"""

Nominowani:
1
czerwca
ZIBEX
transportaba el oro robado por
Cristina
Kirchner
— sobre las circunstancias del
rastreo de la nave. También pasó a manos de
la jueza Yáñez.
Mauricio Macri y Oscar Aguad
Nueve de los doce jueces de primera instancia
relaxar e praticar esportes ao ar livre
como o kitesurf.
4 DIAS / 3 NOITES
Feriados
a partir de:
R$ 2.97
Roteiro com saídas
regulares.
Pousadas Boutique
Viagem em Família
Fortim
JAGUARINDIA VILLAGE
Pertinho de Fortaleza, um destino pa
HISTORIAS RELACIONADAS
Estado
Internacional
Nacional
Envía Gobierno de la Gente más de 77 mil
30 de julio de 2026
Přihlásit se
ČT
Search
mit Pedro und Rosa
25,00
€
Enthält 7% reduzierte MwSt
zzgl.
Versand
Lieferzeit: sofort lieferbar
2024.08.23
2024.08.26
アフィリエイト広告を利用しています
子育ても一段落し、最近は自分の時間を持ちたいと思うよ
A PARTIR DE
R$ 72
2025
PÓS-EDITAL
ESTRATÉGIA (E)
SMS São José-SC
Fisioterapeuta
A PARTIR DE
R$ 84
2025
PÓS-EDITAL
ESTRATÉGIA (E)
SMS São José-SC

"""

* _Your objective_:
Could you reproduce every record above exactly as it appears?

* _Output for this task_:
Nominowani:
1
czerwca
ZIBEX
transportaba el oro robado por
Cristina
Kirchner
— sobre las circunstancias del
rastreo de la nave. También pasó a manos de
la jueza Yáñez.
Mauricio Macri y Oscar Aguad
Nueve de los doce jueces de primera instancia
relaxar e praticar esportes ao ar livre
como o kitesurf.
4 DIAS / 3 NOITES
Feriados
a partir de:
R$ 2.97
Roteiro com saídas
regulares.
Pousadas Boutique
Viagem em Família
Fortim
JAGUARINDIA VILLAGE
Pertinho de Fortaleza, um destino pa
HISTORIAS RELACIONADAS
Estado
Internacional
Nacional
Envía Gobierno de la Gente más de 77 mil
30 de julio de 2026
Přihlásit se
ČT
Search
mit Pedro und Rosa
25,00
€
Enthält 7% reduzierte MwSt
zzgl.
Versand
Lieferzeit: sofort lieferbar
2024.08.23
2024.08.26
アフィリエイト広告を利用しています
子育ても一段落し、最近は自分の時間を持ちたいと思うよ
A PARTIR DE
R$ 72
2025
PÓS-EDITAL
ESTRATÉGIA (E)
SMS São José-SC
Fisioterapeuta
A PARTIR DE
R$ 84
2025
PÓS-EDITAL
ESTRATÉGIA (E)
SMS São José-SC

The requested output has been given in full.